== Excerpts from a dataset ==
________

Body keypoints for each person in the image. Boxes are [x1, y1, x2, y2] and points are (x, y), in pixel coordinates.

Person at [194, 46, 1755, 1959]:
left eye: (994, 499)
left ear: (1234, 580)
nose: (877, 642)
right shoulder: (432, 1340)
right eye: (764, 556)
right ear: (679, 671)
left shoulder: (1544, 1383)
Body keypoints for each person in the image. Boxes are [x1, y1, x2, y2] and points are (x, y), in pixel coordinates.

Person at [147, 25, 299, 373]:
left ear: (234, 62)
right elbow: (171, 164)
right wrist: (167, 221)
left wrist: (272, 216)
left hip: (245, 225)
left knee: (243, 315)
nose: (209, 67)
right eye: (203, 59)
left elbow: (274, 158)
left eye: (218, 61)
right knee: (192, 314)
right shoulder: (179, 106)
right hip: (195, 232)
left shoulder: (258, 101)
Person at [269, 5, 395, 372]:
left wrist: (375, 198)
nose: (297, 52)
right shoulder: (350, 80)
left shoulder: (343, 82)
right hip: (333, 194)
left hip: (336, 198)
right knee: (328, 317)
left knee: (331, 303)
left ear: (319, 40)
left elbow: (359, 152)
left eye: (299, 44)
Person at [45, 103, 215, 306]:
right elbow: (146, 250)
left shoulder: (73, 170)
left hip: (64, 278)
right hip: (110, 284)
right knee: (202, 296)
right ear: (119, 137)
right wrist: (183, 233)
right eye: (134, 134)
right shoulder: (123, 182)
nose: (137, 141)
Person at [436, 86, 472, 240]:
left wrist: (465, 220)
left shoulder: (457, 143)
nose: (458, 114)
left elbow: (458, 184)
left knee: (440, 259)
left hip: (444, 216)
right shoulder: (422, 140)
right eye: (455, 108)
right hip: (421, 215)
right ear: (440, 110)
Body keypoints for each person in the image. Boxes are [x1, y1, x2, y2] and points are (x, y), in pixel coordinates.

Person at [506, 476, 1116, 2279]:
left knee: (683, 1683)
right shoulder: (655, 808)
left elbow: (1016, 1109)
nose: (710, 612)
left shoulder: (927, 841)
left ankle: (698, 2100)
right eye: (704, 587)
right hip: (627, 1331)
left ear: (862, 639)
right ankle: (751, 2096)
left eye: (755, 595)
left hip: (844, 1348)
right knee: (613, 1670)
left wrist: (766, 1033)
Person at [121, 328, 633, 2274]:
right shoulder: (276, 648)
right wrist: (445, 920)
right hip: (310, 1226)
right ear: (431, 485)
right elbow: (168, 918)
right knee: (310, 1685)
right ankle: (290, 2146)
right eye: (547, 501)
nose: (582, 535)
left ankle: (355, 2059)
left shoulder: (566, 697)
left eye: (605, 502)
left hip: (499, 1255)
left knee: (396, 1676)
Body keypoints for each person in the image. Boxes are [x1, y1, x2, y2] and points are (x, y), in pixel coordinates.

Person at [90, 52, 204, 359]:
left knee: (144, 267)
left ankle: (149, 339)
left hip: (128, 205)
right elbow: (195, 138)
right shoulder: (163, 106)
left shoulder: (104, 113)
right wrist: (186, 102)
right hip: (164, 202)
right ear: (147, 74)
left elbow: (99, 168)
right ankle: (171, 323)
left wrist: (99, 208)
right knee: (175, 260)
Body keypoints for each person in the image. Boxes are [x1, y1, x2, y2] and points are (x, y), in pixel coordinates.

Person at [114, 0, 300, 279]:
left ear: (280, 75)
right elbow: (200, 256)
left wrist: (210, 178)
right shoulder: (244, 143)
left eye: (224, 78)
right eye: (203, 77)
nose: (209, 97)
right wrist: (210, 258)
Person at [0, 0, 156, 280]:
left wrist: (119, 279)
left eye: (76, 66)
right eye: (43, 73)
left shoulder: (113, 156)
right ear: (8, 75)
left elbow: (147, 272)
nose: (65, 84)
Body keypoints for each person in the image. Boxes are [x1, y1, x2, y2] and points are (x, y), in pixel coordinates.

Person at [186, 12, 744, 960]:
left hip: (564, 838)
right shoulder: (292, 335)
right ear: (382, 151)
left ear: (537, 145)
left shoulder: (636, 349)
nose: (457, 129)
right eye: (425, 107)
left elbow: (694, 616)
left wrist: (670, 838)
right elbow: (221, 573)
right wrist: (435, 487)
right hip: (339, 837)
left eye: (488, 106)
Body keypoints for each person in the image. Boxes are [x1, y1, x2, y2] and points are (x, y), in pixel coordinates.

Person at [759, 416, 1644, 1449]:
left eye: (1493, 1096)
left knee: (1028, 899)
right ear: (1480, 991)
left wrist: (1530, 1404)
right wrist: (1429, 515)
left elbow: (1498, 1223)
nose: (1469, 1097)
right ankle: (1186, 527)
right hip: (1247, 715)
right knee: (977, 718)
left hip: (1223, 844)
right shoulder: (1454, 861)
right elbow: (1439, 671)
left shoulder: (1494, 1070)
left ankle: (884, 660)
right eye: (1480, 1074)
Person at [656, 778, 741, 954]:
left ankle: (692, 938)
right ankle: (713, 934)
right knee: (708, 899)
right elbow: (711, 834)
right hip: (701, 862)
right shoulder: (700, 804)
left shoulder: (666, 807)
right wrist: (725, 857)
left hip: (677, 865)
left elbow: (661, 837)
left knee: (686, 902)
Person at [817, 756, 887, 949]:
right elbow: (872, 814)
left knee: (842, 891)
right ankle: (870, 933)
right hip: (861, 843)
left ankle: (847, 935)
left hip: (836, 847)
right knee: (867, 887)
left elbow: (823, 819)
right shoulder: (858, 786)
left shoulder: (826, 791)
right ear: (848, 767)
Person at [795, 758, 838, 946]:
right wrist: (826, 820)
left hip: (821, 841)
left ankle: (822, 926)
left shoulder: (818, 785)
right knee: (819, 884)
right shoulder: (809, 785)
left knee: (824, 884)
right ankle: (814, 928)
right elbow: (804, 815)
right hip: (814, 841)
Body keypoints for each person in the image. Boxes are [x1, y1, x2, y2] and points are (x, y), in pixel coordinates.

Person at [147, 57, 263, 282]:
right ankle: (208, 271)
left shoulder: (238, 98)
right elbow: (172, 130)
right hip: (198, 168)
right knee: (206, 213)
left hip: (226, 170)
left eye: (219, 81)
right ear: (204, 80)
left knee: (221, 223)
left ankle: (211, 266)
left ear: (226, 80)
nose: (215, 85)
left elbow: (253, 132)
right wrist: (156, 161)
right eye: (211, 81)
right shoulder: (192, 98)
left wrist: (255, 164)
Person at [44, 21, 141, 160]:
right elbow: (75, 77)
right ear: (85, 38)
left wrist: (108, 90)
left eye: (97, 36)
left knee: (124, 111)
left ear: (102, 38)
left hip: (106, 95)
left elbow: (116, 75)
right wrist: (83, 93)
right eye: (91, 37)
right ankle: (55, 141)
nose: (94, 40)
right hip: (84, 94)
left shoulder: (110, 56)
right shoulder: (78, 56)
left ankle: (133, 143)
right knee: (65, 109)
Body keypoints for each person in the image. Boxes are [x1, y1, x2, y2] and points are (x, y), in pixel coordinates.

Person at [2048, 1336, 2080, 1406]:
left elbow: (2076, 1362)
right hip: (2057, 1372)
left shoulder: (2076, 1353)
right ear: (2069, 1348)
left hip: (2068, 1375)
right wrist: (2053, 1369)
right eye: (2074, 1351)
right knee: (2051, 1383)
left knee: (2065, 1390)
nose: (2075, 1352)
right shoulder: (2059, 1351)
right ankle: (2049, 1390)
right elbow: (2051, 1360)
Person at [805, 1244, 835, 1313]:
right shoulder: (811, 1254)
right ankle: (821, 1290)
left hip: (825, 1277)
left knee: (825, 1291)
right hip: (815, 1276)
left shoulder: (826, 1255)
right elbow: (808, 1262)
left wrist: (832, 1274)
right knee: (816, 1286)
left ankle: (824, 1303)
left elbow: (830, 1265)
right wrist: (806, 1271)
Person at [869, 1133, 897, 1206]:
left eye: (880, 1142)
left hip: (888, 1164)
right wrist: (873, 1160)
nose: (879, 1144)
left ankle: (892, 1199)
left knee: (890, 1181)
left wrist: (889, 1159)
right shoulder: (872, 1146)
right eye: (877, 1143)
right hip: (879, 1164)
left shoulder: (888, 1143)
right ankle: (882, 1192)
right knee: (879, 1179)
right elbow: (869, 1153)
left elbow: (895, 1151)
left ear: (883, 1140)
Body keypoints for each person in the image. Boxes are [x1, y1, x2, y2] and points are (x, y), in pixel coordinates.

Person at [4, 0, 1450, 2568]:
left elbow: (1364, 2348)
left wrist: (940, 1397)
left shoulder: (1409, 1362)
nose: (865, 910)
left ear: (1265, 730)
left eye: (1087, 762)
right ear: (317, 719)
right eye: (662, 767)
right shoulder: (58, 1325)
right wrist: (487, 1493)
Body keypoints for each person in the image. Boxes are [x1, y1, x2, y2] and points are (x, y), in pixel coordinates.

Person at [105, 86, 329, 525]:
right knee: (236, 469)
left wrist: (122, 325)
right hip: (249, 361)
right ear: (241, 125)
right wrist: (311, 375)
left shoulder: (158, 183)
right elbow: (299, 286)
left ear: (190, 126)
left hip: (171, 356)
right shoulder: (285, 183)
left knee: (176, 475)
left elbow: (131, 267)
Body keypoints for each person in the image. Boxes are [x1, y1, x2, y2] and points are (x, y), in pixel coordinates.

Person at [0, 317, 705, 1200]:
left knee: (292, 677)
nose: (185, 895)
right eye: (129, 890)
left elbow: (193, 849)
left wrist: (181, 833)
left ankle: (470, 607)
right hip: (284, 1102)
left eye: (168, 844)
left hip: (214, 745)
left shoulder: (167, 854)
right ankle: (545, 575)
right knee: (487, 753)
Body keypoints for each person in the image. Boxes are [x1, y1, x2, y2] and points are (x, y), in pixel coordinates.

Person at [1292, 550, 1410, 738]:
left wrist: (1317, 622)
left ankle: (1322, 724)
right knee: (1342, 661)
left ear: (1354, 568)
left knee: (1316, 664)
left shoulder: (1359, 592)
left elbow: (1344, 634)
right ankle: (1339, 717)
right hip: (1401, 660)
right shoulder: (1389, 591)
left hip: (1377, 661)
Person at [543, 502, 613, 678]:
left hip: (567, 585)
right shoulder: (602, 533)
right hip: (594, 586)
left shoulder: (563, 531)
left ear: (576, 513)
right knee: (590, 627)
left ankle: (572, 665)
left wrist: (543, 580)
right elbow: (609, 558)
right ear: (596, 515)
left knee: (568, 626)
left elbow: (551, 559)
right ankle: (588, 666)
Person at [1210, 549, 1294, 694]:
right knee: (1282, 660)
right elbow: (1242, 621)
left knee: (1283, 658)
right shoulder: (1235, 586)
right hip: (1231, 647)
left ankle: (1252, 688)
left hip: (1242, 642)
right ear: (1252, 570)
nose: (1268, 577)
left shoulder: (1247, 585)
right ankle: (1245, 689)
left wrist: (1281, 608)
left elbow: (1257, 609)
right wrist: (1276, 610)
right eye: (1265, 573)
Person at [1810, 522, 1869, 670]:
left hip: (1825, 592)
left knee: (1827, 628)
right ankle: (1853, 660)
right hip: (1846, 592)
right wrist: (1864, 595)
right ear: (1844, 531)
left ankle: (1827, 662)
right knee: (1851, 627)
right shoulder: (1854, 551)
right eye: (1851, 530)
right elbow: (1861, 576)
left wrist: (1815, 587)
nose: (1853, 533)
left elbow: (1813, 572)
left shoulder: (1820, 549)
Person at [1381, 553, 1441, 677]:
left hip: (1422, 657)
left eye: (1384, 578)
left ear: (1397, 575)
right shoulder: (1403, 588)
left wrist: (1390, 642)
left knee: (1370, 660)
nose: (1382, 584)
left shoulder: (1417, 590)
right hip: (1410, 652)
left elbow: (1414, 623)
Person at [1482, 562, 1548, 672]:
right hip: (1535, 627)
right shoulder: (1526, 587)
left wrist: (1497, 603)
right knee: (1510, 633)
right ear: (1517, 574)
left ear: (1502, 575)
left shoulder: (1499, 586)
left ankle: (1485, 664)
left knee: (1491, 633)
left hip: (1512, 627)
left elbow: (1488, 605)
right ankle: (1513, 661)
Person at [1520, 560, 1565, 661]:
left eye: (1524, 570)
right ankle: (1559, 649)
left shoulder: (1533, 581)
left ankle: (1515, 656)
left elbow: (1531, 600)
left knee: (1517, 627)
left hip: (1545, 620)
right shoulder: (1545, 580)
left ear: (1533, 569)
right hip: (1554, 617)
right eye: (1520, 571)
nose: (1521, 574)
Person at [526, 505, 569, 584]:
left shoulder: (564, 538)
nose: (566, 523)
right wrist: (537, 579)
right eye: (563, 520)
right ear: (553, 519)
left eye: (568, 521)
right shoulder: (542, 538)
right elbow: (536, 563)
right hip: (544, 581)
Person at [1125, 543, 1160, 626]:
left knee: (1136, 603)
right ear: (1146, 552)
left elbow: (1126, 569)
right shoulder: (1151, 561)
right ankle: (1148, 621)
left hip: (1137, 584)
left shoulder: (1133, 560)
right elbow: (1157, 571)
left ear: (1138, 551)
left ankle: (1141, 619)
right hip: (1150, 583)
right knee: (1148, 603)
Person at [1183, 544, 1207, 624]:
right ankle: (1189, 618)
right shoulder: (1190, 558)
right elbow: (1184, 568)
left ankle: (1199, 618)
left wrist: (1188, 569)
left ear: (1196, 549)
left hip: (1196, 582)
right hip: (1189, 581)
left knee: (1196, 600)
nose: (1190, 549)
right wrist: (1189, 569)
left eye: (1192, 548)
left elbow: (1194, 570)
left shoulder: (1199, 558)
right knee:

________

== Exercise aim ==
From the records above, retype only the lines starting at the line that contains "right ear: (679, 671)" and ending at the line that contains "right hip: (195, 232)", both included.

== Response to this exercise ==
right ear: (679, 671)
left shoulder: (1544, 1383)
Body keypoints for each person in the image. Boxes are [x1, y1, x2, y2] and points are (x, y), in pixel coordinates.

Person at [147, 25, 299, 373]:
left ear: (234, 62)
right elbow: (171, 164)
right wrist: (167, 221)
left wrist: (272, 216)
left hip: (245, 225)
left knee: (243, 315)
nose: (209, 67)
right eye: (203, 59)
left elbow: (274, 158)
left eye: (218, 61)
right knee: (192, 314)
right shoulder: (179, 106)
right hip: (195, 232)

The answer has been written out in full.